We also know that they are created when a star runs out of nuclear fuel. The star explodes, and the core collapses in itself to create the gaping void.
But how much do we really know about black holes?
Unless you’re an astronomer, physicist, or other scientific expert, you probably know nothing more. Even then, the amount of data on black holes is limited.
Since they are an essential part of our universe, some might find it strange we know so little of black holes.
Thanks to a 5-year grant from the National Science Foundation (NSF), we will now be able to better understand the phenomena.
Misty Bentz, Ph.D. in Astronomy and assistant professor in the Department of Physics and Astronomy, received the $862,769 grant after writing a lengthy proposal and competing with a long list of research ideas.
After getting reviewed by a panel of experts in various scientific fields, Bentz’s proposal was one of the few ideas that received a grant.
The NSF’s grant will help Bentz study super-massive black holes. These black holes can be anywhere from 1 million to 1 billion times the mass of our sun.
The grant will be used to measure the mass of some 45 super-massive black holes.
According to Bentz, mass is one of the important components of black holes because it is not fully understood where they come from and how they grow with time.
One way for astronomers to understand how the black hole has changed throughout its history is to try to understand how it has grown, and what it started out as.
“Knowing the mass is important because there isn’t too much you can know about any one black hole. You can know about its mass, if it’s rotating quickly or slowly, or about its electric charge,” said Bentz.
Black holes have no other properties that can be measured to give information on their configuration or function.
“They don’t have a chemical composition, a magnetic field, or a temperature. We would normally try to measure all of these to characterize and understand, but they just don’t have those things,” Bentz says.
Without the normal components to measure, astronomers must rely on the mass measurement.

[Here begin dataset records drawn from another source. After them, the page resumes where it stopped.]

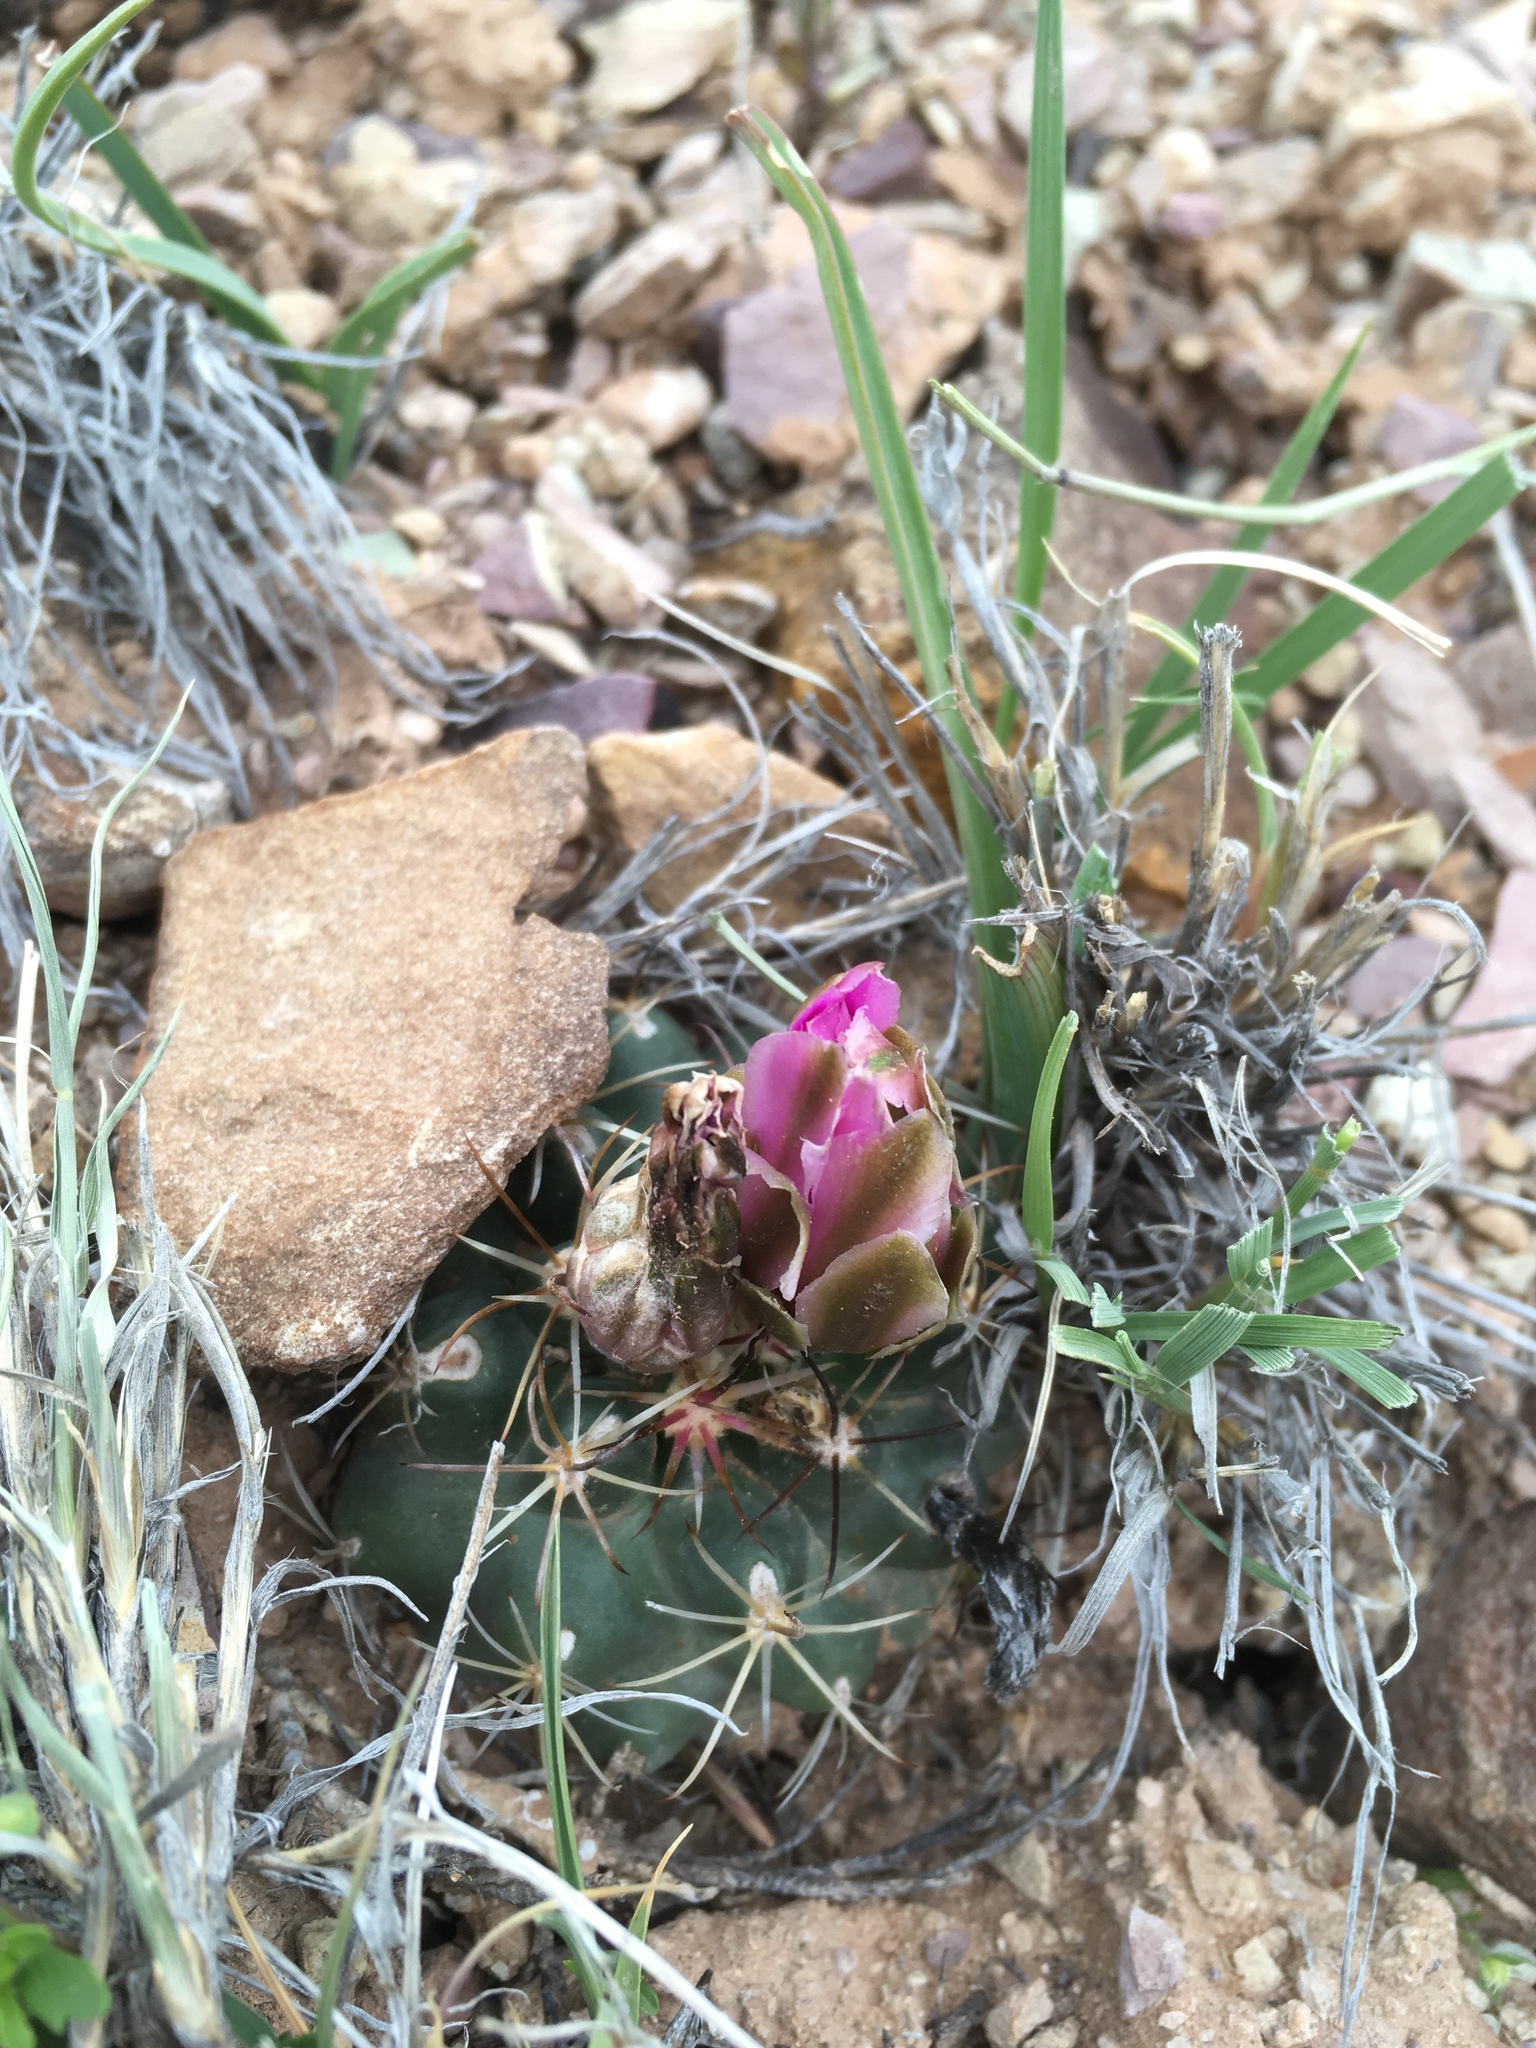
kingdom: Plantae
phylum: Tracheophyta
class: Magnoliopsida
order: Caryophyllales
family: Cactaceae
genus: Sclerocactus
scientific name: Sclerocactus glaucus
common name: Colorado hookless cactus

Measuring the mass will help researchers better predict the masses of black holes in other galaxies.
“My work mostly focuses on the masses themselves, like actually measuring the masses as carefully as I can in a few galaxies and then coming up with shortcuts to get quick mass estimates for other galaxies,” said Bentz.
Measuring black holes is expensive, and requires a very large amount of time and resources, so Bentz and her team will be focusing on a sample of 45 black holes.
“We try to do the best job we can measuring a handful of objects that are at many different masses,” Bentz said. “From that we try to understand the relationship between the galaxy and the black hole so we’ll be able to predict what kind of black hole each galaxy has.”